Kendini eğitmek, emek vermek, bir şeyler üzerine çalışmak, koşturmak, çabalamak değil, ‘güzel’ ya da ‘yakışıklı’ bir insan olmakla da bir yere gelinebilindiğini yani ‘aklımızı kullanmasak da olur’ ana fikrini defalarca seyrettik. Böylelikle içimizden çok dışımız değerli olmaya, estetik para yapmaya, şekilcilik gün be gün değer kazanmaya başladı. Bu sebeple hepimiz, manken gibi görünmeye özen gösterir olduk. Yalnızca beğeni almak için başucumuzda duran kitaplarımız, takipçilerimiz artsın diye verdiğimiz pozlarımız vardı. Hiç sevmediğimiz şeyleri seviyormuş gibi yapmak, bu yüzden çok güzel bir şey haline geldi.
Bu nedenle sevdiklerimizin yüzüne “Seni çok seviyorum” demeyi geciktirdik. Kimi zaman bir daha diyemeyecek kadar geç kaldık. Kimi zaman birilerine duyduğumuz sevginin bile ne derece köreldiğini hissettik. Hislerimizi aldırmış gibi hareket ettik. Mantıkla olmayacak her şeyi mahvettik. Az arkadaş, bol takipçi aldık hayatlarımıza. Beğenilerimiz çok yüksekti belki ama gece ağlıyorduk yatağımızda “Neden kimse beni sevmiyor?” diye. İnsan ilişkilerimiz o kadar kötü hallere düştü ki hakkımız olan parayı isterken utanır olduk. Hayal ettiklerimiz dizilerdeki villalardan, yatlardan, tatil yerlerinden, giysilerden taşamadı bir türlü. Güzel burunlu, dolgun dudaklı, kalkık popolu kadınlar, güzel gülüşlü uzun kirpikli, uzun boylu, kaslı erkekler girmeye başladı hayallerimize. İçini sorgulamadan meyve seçer gibi bizimle beraber yürüyecek eş seçer olduk. Elimizden gelse doğduğumuz yeri, ailemizi, kendimizi bile değiştirirdik belki de. İçimiz, kimi zaman bunu fısıldadı kulağımıza haince.

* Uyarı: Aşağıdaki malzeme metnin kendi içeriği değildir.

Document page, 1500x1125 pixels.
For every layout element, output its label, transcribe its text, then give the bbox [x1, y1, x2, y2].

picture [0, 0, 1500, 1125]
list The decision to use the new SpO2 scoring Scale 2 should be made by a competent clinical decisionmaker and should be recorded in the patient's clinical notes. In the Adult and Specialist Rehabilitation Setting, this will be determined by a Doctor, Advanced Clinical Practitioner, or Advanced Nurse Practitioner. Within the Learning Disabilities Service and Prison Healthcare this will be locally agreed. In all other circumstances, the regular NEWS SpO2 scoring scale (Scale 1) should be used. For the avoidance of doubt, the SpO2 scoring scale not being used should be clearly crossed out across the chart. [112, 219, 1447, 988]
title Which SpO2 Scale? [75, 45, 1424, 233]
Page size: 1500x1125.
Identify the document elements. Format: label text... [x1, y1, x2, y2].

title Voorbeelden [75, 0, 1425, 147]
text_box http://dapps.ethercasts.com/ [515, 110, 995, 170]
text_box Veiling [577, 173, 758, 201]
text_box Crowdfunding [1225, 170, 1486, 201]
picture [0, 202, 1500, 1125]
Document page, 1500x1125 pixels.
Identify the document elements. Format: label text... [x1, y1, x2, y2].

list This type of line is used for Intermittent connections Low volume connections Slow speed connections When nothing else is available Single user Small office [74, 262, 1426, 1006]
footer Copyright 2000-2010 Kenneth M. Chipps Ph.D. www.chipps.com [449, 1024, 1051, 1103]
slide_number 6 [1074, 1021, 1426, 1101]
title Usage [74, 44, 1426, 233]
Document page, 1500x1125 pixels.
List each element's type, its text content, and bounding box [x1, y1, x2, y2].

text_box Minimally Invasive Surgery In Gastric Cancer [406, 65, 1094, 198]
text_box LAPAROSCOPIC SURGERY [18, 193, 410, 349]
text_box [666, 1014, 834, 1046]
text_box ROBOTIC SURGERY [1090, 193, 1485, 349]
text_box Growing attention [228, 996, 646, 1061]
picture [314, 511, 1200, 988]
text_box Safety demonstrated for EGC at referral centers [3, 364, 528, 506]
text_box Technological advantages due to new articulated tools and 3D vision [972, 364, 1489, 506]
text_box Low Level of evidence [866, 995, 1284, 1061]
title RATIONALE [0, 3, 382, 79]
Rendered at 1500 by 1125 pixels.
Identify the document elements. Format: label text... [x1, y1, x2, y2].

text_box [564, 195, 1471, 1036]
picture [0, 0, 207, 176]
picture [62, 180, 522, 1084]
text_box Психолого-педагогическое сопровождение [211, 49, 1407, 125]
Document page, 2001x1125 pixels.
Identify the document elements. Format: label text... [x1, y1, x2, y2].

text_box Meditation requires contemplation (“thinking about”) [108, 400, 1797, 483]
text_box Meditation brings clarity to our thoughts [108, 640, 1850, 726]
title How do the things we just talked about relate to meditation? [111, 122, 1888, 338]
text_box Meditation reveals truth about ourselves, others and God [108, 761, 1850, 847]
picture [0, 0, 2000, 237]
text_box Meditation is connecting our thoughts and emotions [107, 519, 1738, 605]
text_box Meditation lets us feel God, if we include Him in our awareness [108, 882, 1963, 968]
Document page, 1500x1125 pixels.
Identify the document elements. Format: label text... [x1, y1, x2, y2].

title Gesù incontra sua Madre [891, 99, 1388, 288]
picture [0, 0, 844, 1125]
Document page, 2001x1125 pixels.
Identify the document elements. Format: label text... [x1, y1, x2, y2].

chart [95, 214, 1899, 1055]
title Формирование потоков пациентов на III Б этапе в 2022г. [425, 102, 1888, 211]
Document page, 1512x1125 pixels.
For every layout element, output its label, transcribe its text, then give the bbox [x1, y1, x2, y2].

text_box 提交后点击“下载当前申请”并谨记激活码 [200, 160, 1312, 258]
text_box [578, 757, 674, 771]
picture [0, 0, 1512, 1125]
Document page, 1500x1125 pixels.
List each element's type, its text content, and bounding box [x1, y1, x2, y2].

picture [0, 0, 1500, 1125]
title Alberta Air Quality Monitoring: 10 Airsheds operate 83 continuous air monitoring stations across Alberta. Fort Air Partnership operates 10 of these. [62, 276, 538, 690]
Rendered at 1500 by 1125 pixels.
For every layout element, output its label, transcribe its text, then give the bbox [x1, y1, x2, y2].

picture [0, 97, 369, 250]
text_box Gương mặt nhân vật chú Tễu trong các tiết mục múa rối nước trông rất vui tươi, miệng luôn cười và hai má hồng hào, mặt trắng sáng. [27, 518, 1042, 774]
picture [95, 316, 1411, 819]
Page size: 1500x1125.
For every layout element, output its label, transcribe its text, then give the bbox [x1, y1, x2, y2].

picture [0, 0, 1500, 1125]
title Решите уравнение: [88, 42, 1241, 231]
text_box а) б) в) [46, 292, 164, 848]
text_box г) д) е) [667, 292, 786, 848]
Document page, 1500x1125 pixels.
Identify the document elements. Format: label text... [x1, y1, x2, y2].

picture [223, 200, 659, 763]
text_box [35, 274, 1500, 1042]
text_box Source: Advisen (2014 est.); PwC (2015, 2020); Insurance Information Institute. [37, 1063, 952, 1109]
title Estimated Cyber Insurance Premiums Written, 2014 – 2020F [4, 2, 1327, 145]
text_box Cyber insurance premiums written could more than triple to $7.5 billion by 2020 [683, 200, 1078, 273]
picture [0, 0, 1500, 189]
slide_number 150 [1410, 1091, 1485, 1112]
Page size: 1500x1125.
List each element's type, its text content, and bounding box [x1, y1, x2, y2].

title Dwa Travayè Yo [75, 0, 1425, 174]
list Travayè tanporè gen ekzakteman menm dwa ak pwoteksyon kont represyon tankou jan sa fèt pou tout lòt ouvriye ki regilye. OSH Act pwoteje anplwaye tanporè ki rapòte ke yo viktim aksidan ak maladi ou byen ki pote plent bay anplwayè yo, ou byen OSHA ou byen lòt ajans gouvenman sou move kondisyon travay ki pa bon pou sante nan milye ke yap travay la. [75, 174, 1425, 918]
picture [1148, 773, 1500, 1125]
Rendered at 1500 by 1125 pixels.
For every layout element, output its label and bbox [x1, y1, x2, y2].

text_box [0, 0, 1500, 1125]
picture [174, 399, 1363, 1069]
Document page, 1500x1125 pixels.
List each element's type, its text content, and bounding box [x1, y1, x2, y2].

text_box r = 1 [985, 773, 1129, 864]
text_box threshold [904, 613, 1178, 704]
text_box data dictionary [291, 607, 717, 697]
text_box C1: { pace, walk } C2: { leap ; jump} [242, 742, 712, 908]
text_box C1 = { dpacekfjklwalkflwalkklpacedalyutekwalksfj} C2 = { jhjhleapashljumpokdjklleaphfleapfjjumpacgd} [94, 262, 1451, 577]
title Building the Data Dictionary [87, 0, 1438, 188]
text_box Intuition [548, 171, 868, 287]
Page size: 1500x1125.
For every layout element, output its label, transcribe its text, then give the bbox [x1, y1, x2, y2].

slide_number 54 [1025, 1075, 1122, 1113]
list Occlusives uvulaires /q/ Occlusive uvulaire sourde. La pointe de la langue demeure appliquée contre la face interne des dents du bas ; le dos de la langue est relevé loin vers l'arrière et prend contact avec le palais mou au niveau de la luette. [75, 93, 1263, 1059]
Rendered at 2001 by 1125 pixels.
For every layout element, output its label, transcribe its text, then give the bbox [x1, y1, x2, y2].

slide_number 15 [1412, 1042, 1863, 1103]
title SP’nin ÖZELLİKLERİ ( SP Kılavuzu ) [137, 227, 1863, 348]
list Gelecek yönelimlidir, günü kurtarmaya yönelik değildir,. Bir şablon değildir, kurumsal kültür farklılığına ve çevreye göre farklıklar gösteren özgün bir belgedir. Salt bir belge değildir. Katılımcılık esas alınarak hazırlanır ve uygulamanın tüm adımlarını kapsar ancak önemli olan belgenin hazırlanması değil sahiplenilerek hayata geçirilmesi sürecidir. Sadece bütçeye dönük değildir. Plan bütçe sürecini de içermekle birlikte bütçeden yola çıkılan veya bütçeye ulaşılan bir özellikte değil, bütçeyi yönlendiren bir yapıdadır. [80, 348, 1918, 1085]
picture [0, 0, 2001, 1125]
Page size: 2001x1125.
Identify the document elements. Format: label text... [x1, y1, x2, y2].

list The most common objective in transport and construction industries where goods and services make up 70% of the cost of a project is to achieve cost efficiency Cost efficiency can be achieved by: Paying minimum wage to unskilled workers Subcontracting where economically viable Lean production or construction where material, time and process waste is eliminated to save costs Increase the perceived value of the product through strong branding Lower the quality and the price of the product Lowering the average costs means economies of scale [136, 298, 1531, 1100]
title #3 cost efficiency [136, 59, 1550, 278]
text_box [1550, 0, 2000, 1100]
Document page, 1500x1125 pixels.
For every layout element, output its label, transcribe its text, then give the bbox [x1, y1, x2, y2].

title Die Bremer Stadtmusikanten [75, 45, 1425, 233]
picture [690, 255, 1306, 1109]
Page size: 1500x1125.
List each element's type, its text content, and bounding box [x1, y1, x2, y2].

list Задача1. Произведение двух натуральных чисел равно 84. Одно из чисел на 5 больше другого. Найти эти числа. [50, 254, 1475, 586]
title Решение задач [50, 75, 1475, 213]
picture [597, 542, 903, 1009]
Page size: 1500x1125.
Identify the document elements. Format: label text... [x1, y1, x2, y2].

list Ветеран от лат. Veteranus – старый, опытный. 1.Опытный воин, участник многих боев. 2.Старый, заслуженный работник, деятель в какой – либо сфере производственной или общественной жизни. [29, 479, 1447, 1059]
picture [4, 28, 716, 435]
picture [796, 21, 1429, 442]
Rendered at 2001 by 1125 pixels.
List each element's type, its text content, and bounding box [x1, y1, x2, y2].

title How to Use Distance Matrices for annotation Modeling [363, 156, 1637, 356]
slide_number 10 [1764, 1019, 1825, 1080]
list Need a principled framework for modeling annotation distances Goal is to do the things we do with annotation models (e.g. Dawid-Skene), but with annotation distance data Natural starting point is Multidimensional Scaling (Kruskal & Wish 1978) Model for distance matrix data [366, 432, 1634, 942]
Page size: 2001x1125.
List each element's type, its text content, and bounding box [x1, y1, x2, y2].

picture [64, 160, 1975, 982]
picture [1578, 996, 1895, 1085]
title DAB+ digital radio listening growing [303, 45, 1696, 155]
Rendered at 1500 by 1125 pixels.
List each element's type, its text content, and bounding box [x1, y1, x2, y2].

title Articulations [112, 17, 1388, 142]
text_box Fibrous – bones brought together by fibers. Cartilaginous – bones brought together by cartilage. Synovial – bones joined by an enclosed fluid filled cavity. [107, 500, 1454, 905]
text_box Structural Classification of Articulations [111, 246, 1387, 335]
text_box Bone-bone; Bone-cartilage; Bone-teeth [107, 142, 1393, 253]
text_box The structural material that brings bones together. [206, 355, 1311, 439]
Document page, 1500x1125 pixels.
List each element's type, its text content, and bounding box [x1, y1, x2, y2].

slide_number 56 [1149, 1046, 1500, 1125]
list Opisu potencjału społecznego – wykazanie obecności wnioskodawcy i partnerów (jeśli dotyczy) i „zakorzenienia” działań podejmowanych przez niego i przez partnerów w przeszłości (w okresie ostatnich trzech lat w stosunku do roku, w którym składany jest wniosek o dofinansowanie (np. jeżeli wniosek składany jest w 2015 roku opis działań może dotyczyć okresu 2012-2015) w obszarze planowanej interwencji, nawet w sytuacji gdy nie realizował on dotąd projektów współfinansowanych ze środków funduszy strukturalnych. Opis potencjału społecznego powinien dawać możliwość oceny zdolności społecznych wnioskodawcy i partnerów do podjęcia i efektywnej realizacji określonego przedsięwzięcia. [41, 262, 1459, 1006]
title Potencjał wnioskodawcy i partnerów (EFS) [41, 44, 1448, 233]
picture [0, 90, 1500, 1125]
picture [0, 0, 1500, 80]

Velhasıl kelam kare kodlarımıza işlenen, DNA’mızı değiştiren bu algı; bizi olmadığımız birilerine dönüştürdü, dönüştürüyor.
Diyeceğim şu ki: Son model Türk dizileri, fakir bir kızla zengin bir oğlanın masum aşkından çok zehirli bir örümcek misali ağlarını sarıyor etrafımıza. Amaaan ne olur izin vermeyelim. Hayat güzel. Biz böyle güzeliz. Bu yaştan sonra hamuru bozup yeniden inşa etmenin bir anlamı yok.